AWS Database Blog
Continuous database replication using AWS DMS to migrate from Oracle to Amazon Aurora
This is a guest post from IPG. In their own words, “IPG, based in Japan, specializes in TV-related data. We use data from broadcasters across Japan, format it for easy use and understanding, structure it with metatags, and make it simple to use on any platform, like smartphones.”
This post discusses the different optimizations we tested during our migration from Oracle to Amazon Aurora with MySQL compatibility using AWS DMS, shows the shortcomings and benefits of each solution, and describes what worked best for our use case.
The following diagram illustrates how IPG moves data from satellites, broadcasters, and content providers.
We initially used Oracle database to store and manage the data of TV programs and its various related information. Our input data has the following details:
- EPG data – Approximately 250,000 programs (8 days ahead TV program information, including terrestrial, BS, CS100°, and new 4K8K satellite broadcast)

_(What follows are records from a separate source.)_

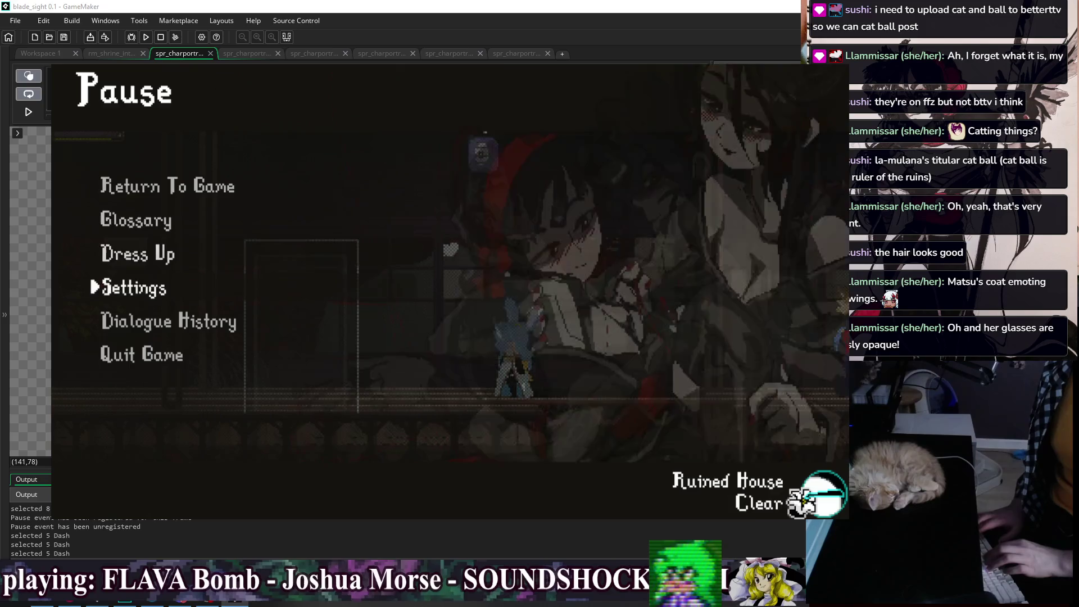
{"action": "key", "text": "Up"}
{"action": "key", "text": "Up"}
{"action": "key", "text": "Up"}
{"action": "key", "text": "Down"}
{"action": "key", "text": "Down"}
{"action": "key", "text": "Down"}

- Broadcasters – Approximately 200 broadcasters, and around 1000 channels
- Contents provider – Approximately 10 companies
This data is sent to 30 companies to be used in their services.
For system operations, we used a complex network of software programs, including 40 batch programs, 10 operation UIs, and 40 API services.
Concerns with Oracle
While this system was durable and stable, we had the following concerns:
- How the database would respond to scale and updates over time, considering that Oracle tightly couples their components and is challenging to scale and evolve.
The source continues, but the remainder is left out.